> [ASSIGNMENT] Leave out the pictures, then output the lines of the records below from the first through the one containing "potted plant: present".

Start of DATA

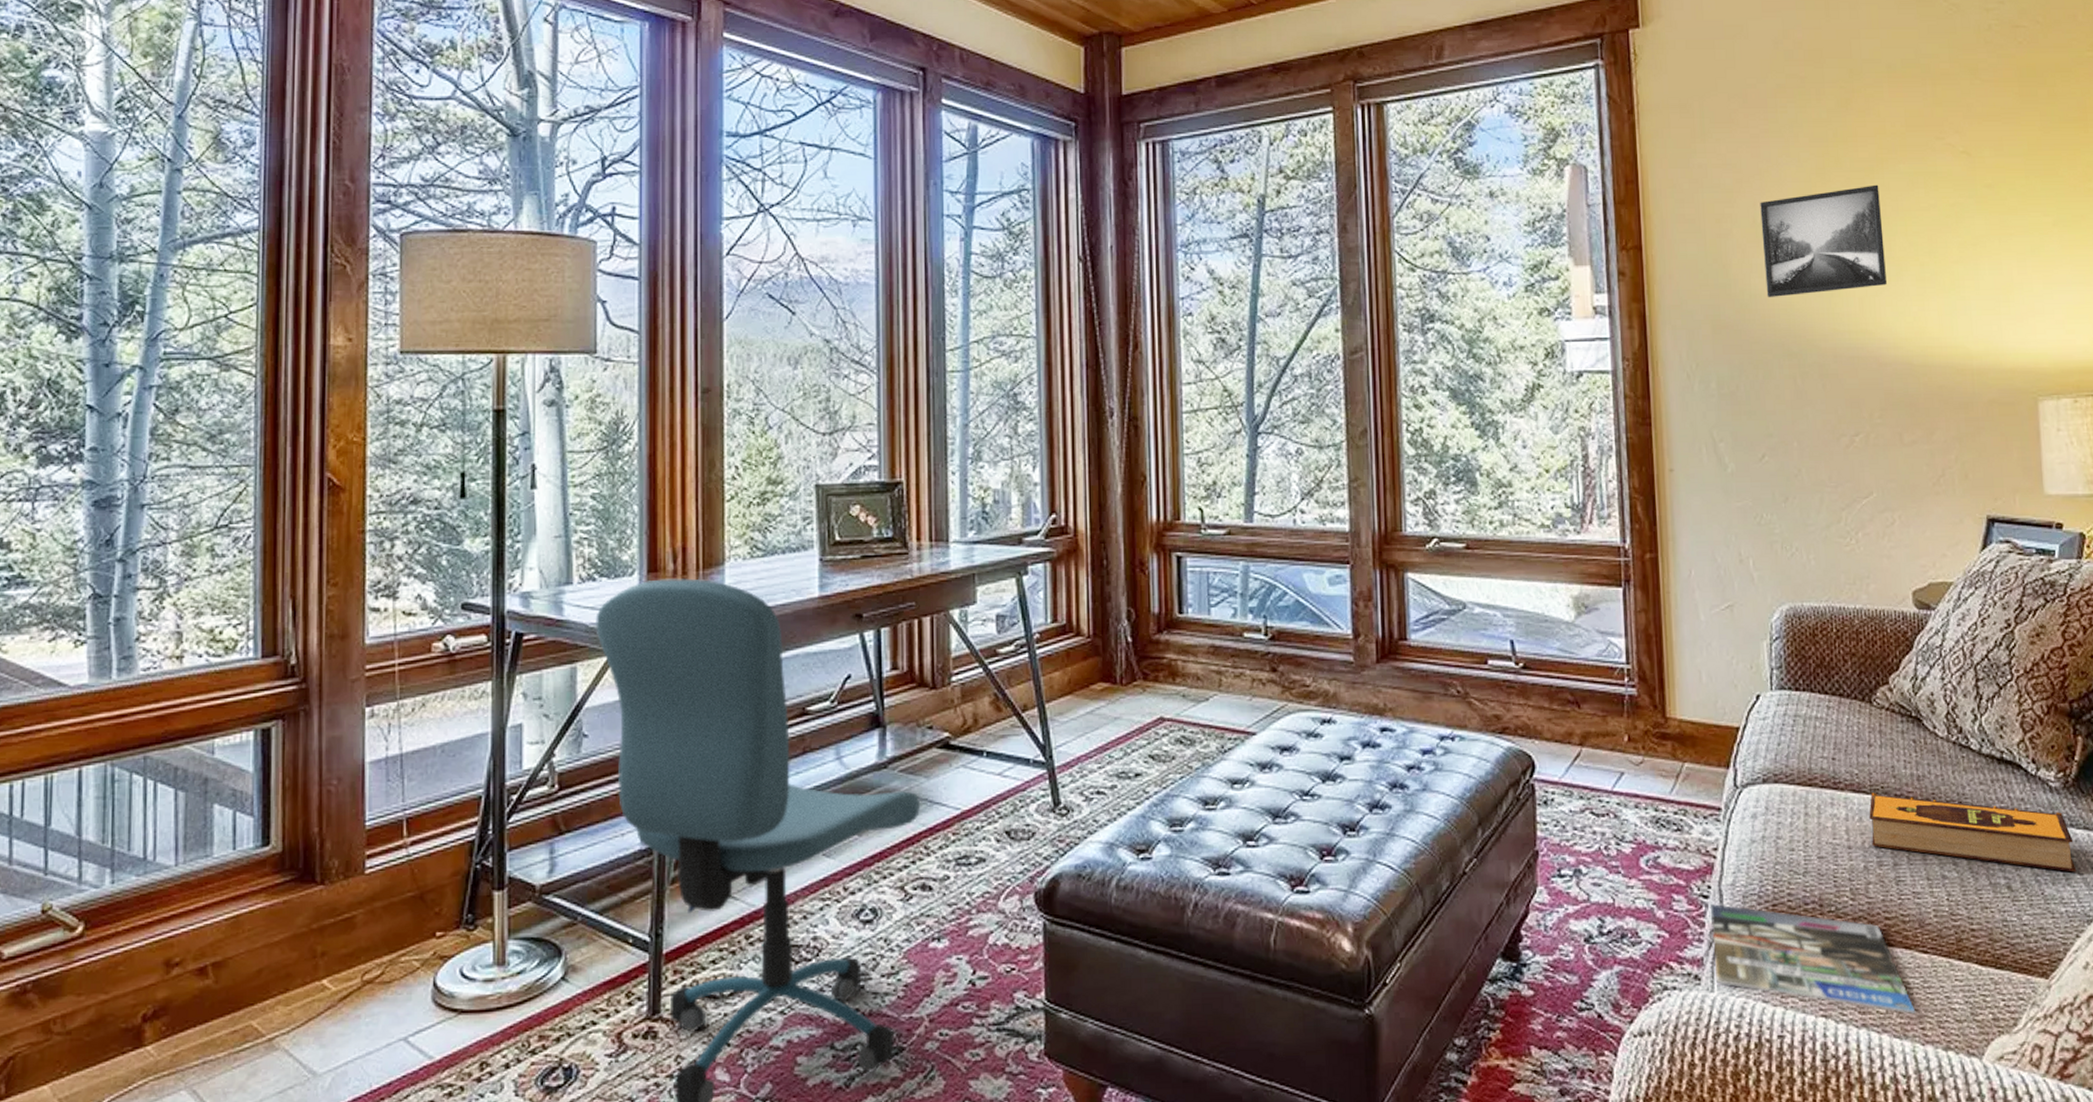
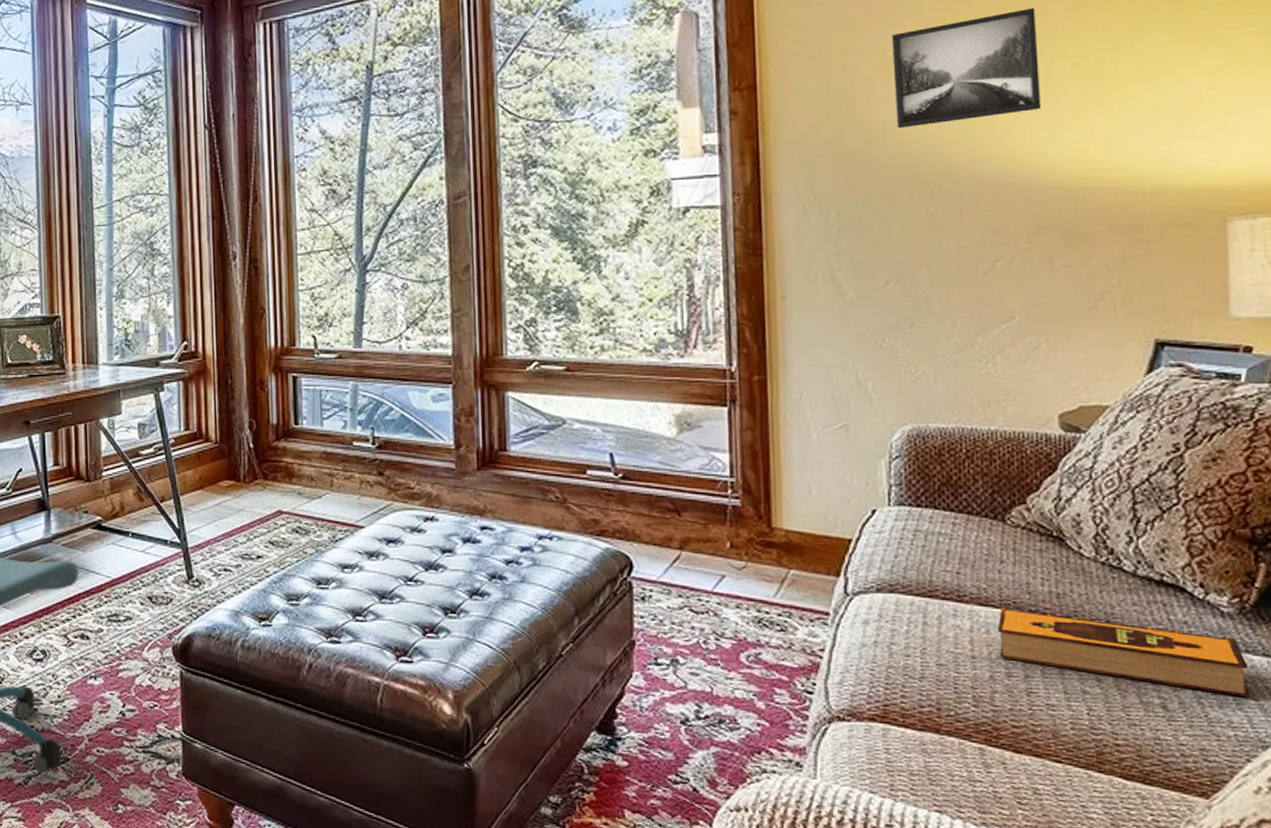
magazine: present [1710,904,1916,1014] -> none [814,700,1045,818]

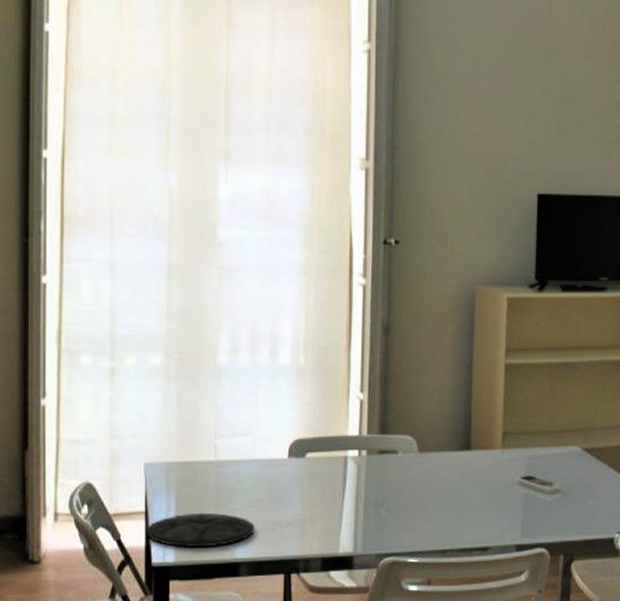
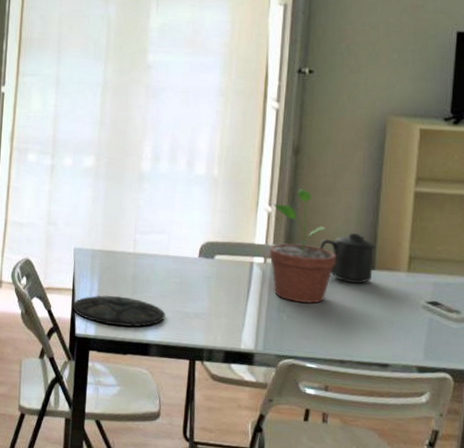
potted plant: none [362,370,432,494] -> present [268,188,337,304]
mug: none [414,414,470,467] -> present [319,233,376,284]

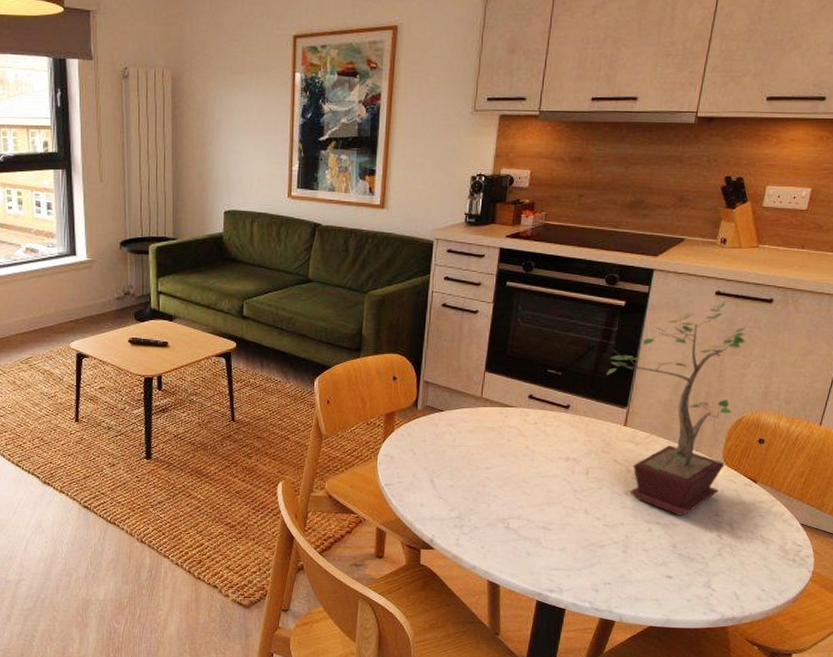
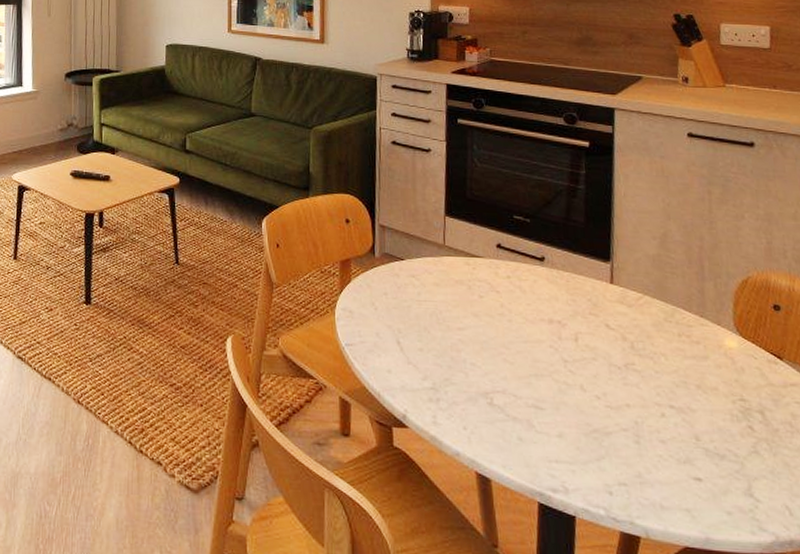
potted plant: present [607,298,746,515] -> none [581,141,739,398]

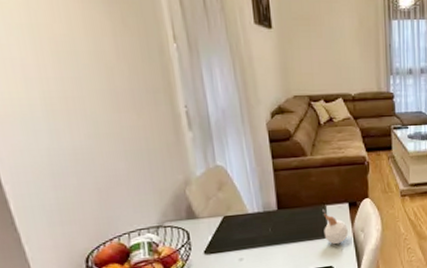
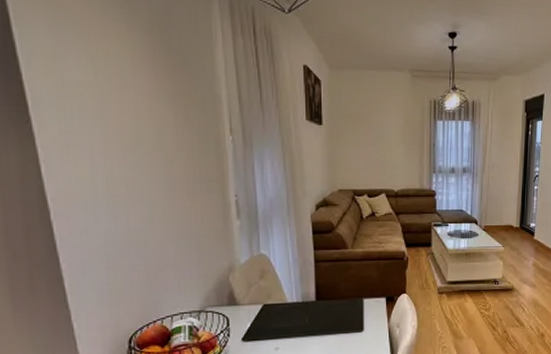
candle: present [323,210,349,245] -> none [360,303,385,339]

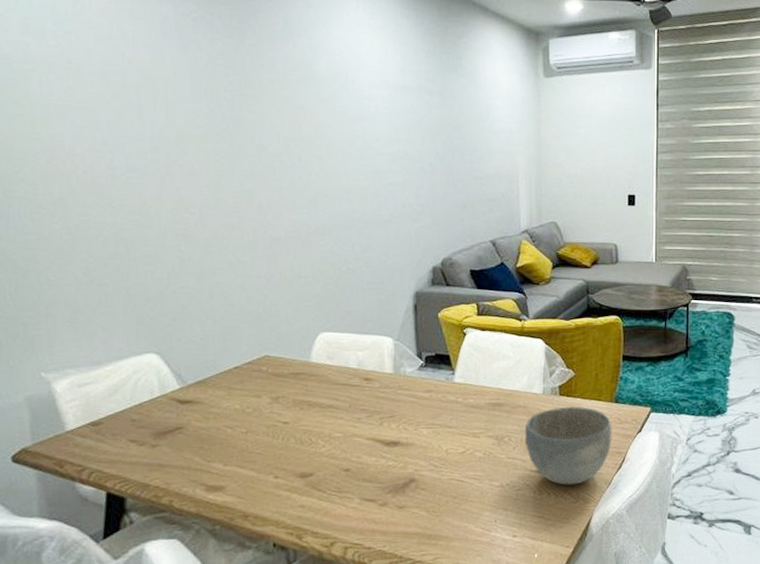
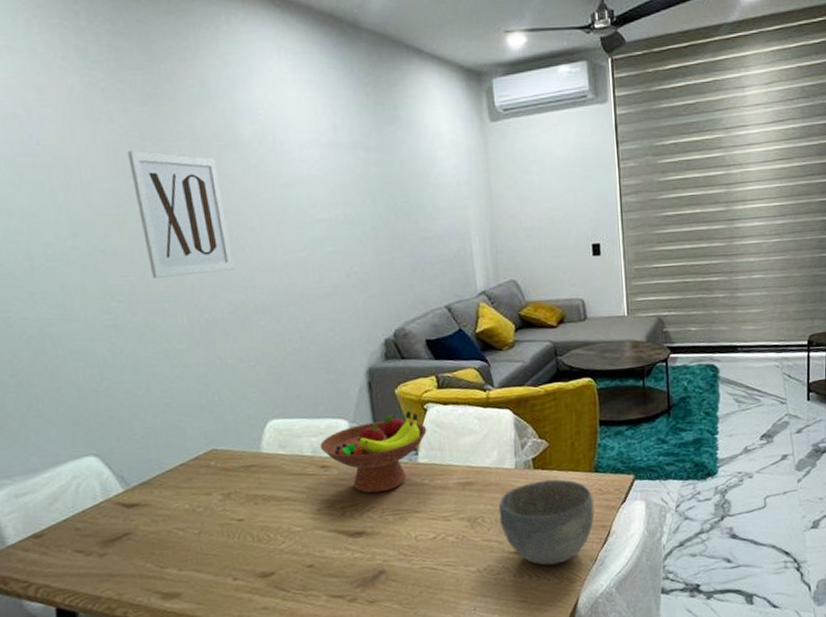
wall art: none [211,77,300,195] -> present [127,150,234,278]
fruit bowl: none [365,333,465,407] -> present [320,410,427,494]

End of DATA

> [RESULT]
magazine: present [1710,904,1916,1014] -> none [814,700,1045,818]

potted plant: none [362,370,432,494] -> present [268,188,337,304]
mug: none [414,414,470,467] -> present [319,233,376,284]

potted plant: present [607,298,746,515] -> none [581,141,739,398]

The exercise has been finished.